В беседе Илья Федорович находил такие задушевные слова и так произносил их, что Коля готов был даже упрекнуть себя: "Как же я в нем ошибался!.."
Директор тем временем тяжело встал с дивана, подошел к двери, тщательно закрыл ее и, достав из шкафа баночку варенья с ломтиками белого хлеба, вернулся к мальчику.
– Не стесняйтесь, мой друг, кушайте, - пригласил он.
– Спасибо, я не хочу.
– Нет, нет, угощайтесь, - приказал директор, намазывая хлеб вареньем.
Коля нерешительно протянул руку. Затем, взяв ломоть, откусил немного.
– Не правда ли, варенье вкусное? Макарьевское!..
– похвалился директор.
– Не очень ли скучаешь по родным и близким?.. Наверное, и тут уже нашел приятелей, говорят, с Аксаковым дружишь... И часто у них бываешь?..

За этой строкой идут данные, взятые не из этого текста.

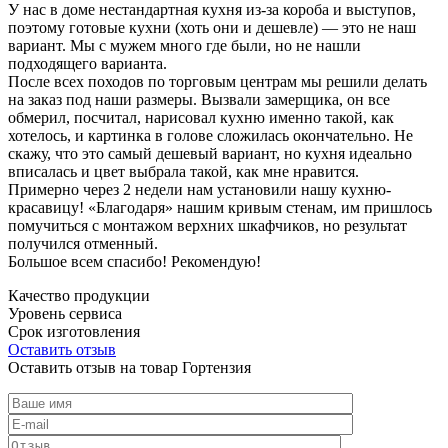
У нас в доме нестандартная кухня из-за короба и выступов,
поэтому готовые кухни (хоть они и дешевле) — это не наш
вариант. Мы с мужем много где были, но не нашли
подходящего варианта.
После всех походов по торговым центрам мы решили делать
на заказ под наши размеры. Вызвали замерщика, он все
обмерил, посчитал, нарисовал кухню именно такой, как
хотелось, и картинка в голове сложилась окончательно. Не
скажу, что это самый дешевый вариант, но кухня идеально
вписалась и цвет выбрала такой, как мне нравится.
Примерно через 2 недели нам установили нашу кухню-
красавицу! «Благодаря» нашим кривым стенам, им пришлось
помучиться с монтажом верхних шкафчиков, но результат
получился отменный.
Большое всем спасибо! Рекомендую!
Качество продукции
Уровень сервиса
Срок изготовления
Оставить отзыв
Оставить отзыв на товар Гортензия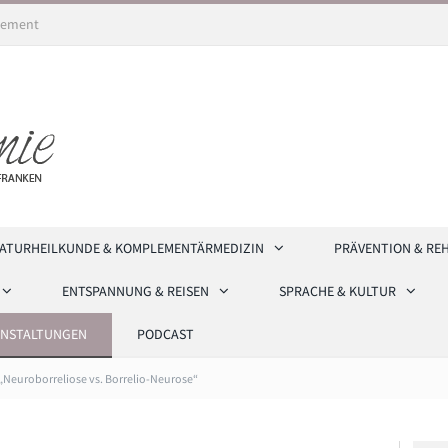
ement
ATURHEILKUNDE & KOMPLEMENTÄRMEDIZIN
PRÄVENTION & RE
ENTSPANNUNG & REISEN
SPRACHE & KULTUR
ANSTALTUNGEN
PODCAST
 „Neuroborreliose vs. Borrelio-Neurose“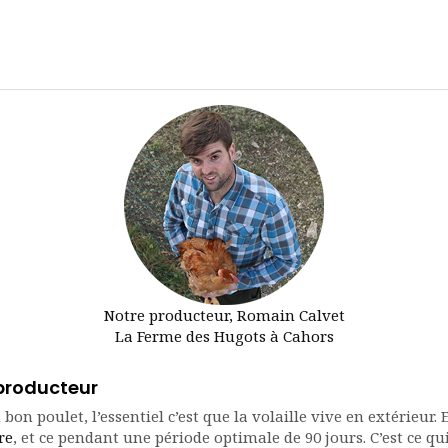
Notre producteur, Romain Calvet
La Ferme des Hugots à Cahors
 producteur
on poulet, l’essentiel c’est que la volaille vive en extérieur. 
re
, et ce pendant une période optimale de 90 jours. C’est ce qui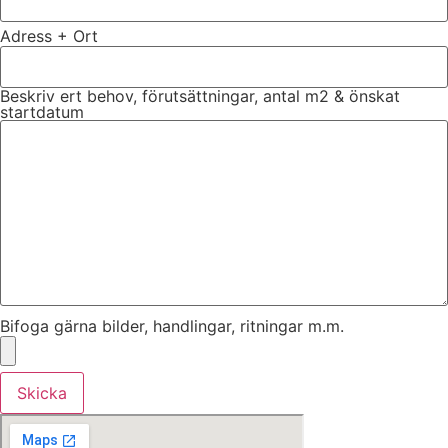
Adress + Ort
Beskriv ert behov, förutsättningar, antal m2 & önskat
startdatum
Bifoga gärna bilder, handlingar, ritningar m.m.
Skicka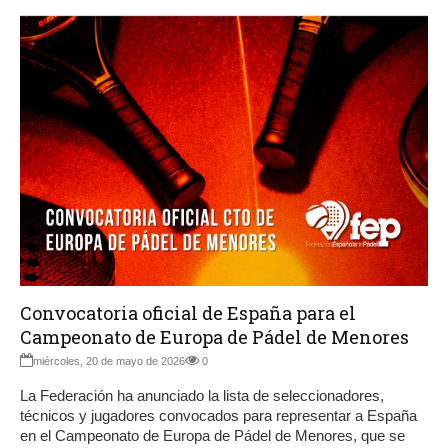
Convocatoria oficial de España para el
Campeonato de Europa de Pádel de Menores
miércoles, 20 de mayo de 2026
0
La Federación ha anunciado la lista de seleccionadores,
técnicos y jugadores convocados para representar a España
en el Campeonato de Europa de Pádel de Menores, que se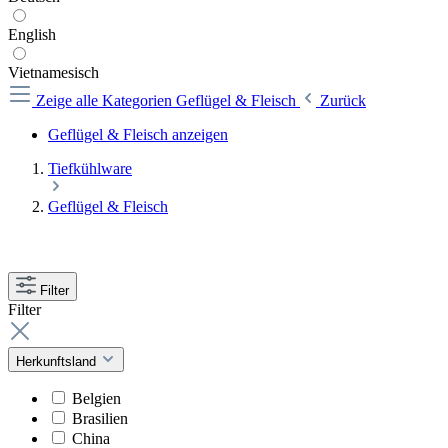
English
Vietnamesisch
Zeige alle Kategorien
Geflügel & Fleisch
Zurück
Geflügel & Fleisch anzeigen
Tiefkühlware
Geflügel & Fleisch
Filter
Filter
Herkunftsland
Belgien
Brasilien
China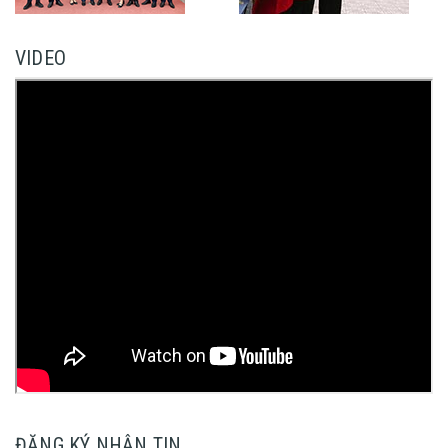
VIDEO
ĐĂNG KÝ NHẬN TIN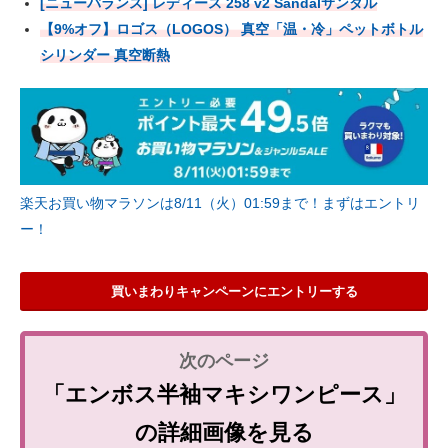
[ニューバランス] レディース 258 v2 Sandalサンダル
【9%オフ】ロゴス（LOGOS） 真空「温・冷」ペットボトル
シリンダー 真空断熱
楽天お買い物マラソンは8/11（火）01:59まで！まずはエントリ
ー！
買いまわりキャンペーンにエントリーする
「エンボス半袖マキシワンピース」
の詳細画像を見る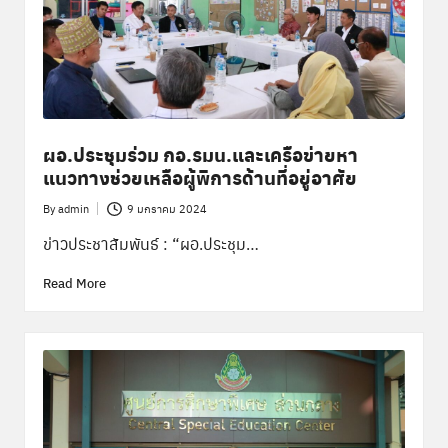
พิ
เ
ศ
ษ
ส่
ผอ.ประชุมร่วม กอ.รมน.และเครือข่ายหา
ว
แนวทางช่วยเหลือผู้พิการด้านที่อยู่อาศัย
น
By
admin
9 มกราคม 2024
Posted
ก
by
ข่าวประชาสัมพันธ์ : “ผอ.ประชุม…
ล
Read More
า
ง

Кушай-кушай! Не стесняйся.
Коля не смог отказаться. К тому же варенье - малиновое, из Макарьева. "Как же так я мог ошибаться в директоре", - удивлялся он.
– Да, какое счастье для вас иметь такого замечательного учителя, как Григорий Иванович, - продолжал Яковкин.
– Ведь он с вами, с тобой и Сережей, говорят, еще и дома занимается, - журчал вкрадчивый голос Яковкина.
– Под его руководством и с древней историей наук знакомитесь, о нашем Ломоносове кое-что узнаете. Не так ли?
– Так, - ответил Коля.
– О Радищеве тоже?
– спросил директор, заглянув ему в глаза.
Но тут, заметив этот уже не добродушный, а колючий, требовательный взгляд Яковкина, Коля насторожился.
– О Радищеве?.. Нет, ничего не слыхал... Но "Жизнь Ломоносова" читал еще в Макарьеве.
– А "Слово"?
– Какое?
– "Слово о Ломоносове", - уточнил директор.
– Не знаю. В классах такого "Слова" не было.
– Ну, это я только так спросил. Ты, Николай, мальчик умный и честный, похвалил его директор.
– Верю тебе. И запомни: я твой друг. В любое время заходи ко мне, посоветоваться обо всем, что в гимназии творится. Если кто нарушил правила - воспитанник или надзиратель, все равно, даже и преподавателя не жалей, - скажи мне. Я всегда буду рад... И варенье всегда у меня в шкафу, - добавил он, улыбаясь.